La ventana de Overton y la incoherencia
Podemos estar indignados por cuanto y en tanto existe un monopolio de facto en la sanidad española. Con las salvedades funcionariales previamente mencionadas, los subordinados por el Estado están obligados a costear lo que se conoce como «sanidad pública», de modo que la contratación de un seguro privado sea una adición, sin derecho a deducciones fiscales.
De ahí que uno pueda explorar distintas opciones que faciliten la libertad de elección de seguro sanitario, a mayor o a menor conveniencia, corrección e idealismo. No todas llegan al mismo grado de desvinculación entre el control estatal y el criterio del individuo como benefactor de la correspondiente cobertura sanitaria.
La mutualidad sanitaria es una opción intermedia dentro de la escala en cuestión. Esta no desestructura como tal el entramado de prestaciones estatales, pero abre la puerta a las aseguradoras privadas, de modo que se reduzcan los riesgos de insostenibilidad estatal y se flexibilice el rango de ofertas para los beneficiarios (este modelo también se aplica, en cierta medida, en los Países Bajos).
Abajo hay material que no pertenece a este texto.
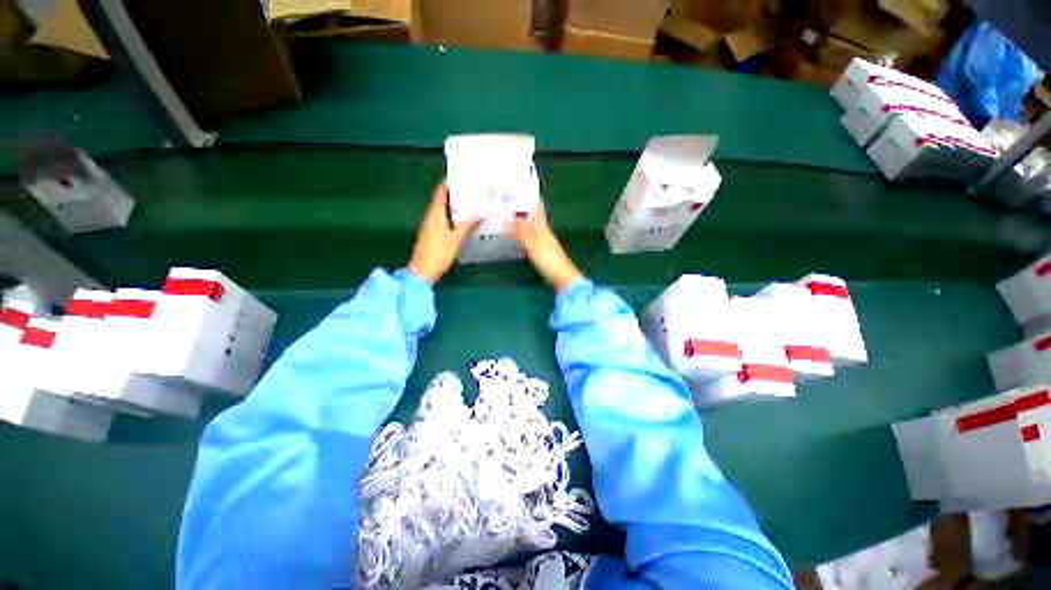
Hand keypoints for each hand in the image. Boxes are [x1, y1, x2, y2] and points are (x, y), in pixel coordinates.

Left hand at [408, 183, 479, 283]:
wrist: (423, 271)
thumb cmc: (439, 252)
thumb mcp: (457, 238)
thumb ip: (468, 224)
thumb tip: (480, 212)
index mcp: (435, 212)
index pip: (441, 191)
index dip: (451, 183)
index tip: (465, 178)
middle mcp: (431, 215)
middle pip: (444, 199)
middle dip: (458, 194)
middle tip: (475, 192)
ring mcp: (431, 225)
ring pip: (445, 210)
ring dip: (457, 206)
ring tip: (474, 204)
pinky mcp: (433, 233)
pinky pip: (445, 219)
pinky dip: (454, 217)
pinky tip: (466, 220)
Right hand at [512, 201, 581, 292]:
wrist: (563, 278)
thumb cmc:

La existencia del modelo MUFACE contribuye a aminorar la alta congestión de los centros de salud y hospitales estatales, lo cual es, en sí, un problema nacional, cuya intensidad, evidentemente, no es la misma en todas las comunidades autónomas. Esto permite que haya quienes puedan ser intervenidos quirúrgicamente o diagnosticados en cuestión de días o semanas, y no de semestres y años.
De hecho, si no se desea trascender el mutualismo, debería de ofrecerse al resto de la población. No obstante, al quedar limitado a los funcionarios, puede considerarse como un privilegio estatal para los funcionarios (estos también carecen de los incentivos de mejora del empleador privado, ya que sus contratos no son indefinidos sino vitalicios, vinculados a «plazas fijas»).
De hecho es curioso que entre sus usuarios y actuales defensores haya gente que optase en su momento por demonizar las opciones del mercado que garantizaba el sector privado. Recordemos, por ejemplo, la llamada «marea verde» de 2012. Más de un funcionario educativo acudía a clase con las famosas camisetas de la «escuela pública» (alguno invitaba al alumnado de instituto a «sumarse a alguna manifa»).
Eran los tiempos post-perroflautísticos, en los que también proliferaba la «marea blanca». Se hablaba de unos drásticos recortes en materia sanitaria que nunca llegaron a existir (les molestaba la misma externalización de los servicios sanitarios de gestión hospitalaria) y advertían de que todo «quedaba en manos de unos pocos» como si lo público no fuera sujeto de enchufismo y clientelismo.
No pocos de esos trabajadores depositaban o siguen depositando su voto a favor de opciones izquierdistas, contrarias a la libertad de elección y favorables a la precarización de las prestaciones sanitarias. Sí, opciones que son reacias igualmente a la innovación, que no reconocen que extremar sus medidas aumenta la mortalidad, reduciendo la esperanza de vida.
Pero ocurre lo mismo que con la propiedad privada. La «okupación» no solamente disgusta, en el fuero interno y privado, a quienes «votan a la derecha». La gente de izquierdas también tiene propiedades para vivir e invertir. Estos también disfrutan de todo lo que es posible gracias al sistema espontáneamente ordenado de la economía de mercado.
En cualquier caso, la oposición a la derogación del modelo MUFACE no ha de ser simplista, binaria y dicotómica. Ha de ser vista como una ocasión para asumir que el Bienestar del Estado es un fracaso insostenible que no solo altera negativamente los indicadores macroeconómicos, sino que también merma la calidad de vida de las personas. Su ineficacia es demasiado costosa y solo beneficia a las castas políticas, clientelares y prebendarias.